Good spirit is a start, but there are still so many questions to be answered between now and their next qualifying match against Trinidad & Tobago on September 6. There are three friendlies and the Copa America Centenario to go for Klinsmann to figure out the best team going forward for the USMNT.
Klinsmann has gotten away with relying on a group of 30+ year-olds on the “Road to Russia”. But come September, that group will have more wear and tear from the MLS season on their legs.
His captain, Michael Bradley, will be out (yellow-card accumulation). Although his senior team shined, his U23’s did not. He may have to call upon one or a few of the players from the U23 squad.
After their 2-1 loss to Colombia tonight (3-2 on aggregate) in Texas, the U23 players will be available. There will be no U.S. team in Rio for the Olympics for the second consecutive quadrennial. It’s something that hasn’t happened in 48 years.
That should be the biggest worry for USMNT fans. Another Olympics without the U.S. is another missed opportunity for the next generation of players to play against high-level competition.
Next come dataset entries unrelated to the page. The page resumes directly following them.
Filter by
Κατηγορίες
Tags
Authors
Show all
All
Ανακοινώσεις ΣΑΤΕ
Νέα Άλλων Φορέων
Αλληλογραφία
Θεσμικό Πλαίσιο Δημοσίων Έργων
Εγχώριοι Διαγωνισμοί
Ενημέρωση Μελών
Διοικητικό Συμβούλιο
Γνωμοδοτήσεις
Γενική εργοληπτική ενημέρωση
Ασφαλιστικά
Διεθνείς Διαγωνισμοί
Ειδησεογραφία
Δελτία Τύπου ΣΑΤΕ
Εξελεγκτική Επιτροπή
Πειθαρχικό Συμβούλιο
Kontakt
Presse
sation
Another competition to raise the profile of the U.S. in the eyes of the soccer world.
Whether you agree or not, the U.S.’s status in soccer has taken another hit with this failure.
— Jimmy Conrad (@JimmyConrad) March 30, 2016
Klinsmann came to the U.S. top job with the Olympics as a clear goal. He has had a hand in having his guys in charge of lower level development. Instead, the U23s reflect the up-and-down ways of the senior team.Moments of brilliance mixed with moments of frustration.
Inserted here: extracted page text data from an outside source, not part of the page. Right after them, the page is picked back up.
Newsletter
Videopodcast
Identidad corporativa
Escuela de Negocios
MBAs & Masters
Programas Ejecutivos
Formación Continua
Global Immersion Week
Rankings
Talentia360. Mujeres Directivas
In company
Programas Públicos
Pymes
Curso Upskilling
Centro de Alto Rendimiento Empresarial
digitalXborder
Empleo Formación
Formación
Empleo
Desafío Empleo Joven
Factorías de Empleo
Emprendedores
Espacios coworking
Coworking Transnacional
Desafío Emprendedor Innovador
“To not qualify for the Olympics is a failure,” ESPN’s Alejandro Moreno said during the broadcast. “It’s a referendum on U.S. Soccer.”
Jürgen Klinsmann is U.S. Soccer. He’s been given all of the power by the head of U.S. Soccer, Sunil Gulati. Every level on the pitch is a reflection of Klinsmann and his staff. Although the World Cup is still a possibility, there will be no Olympics and, lest we forget, no U17 World Cup either.
There is no progress. Only regression. Call it a failure. Call it a referendum. The senior team lives another day. The U23’s are left wondering. Any other high-level federation (I’m looking at you Mexico) wouldn’t hesitate to make changes at the top.
Remember Miguel "Piojo" Herrera?" He was a winning coach with a fairly consistent team, and one transgression cost him his job. The FMF doesn't mess around.
Klinsmann might have saved his job for another few months. A loss would almost certainly have doomed him, it stands to reason. In any case, it maybe high time for the federation to become more proactive in reviewing coaches and player development.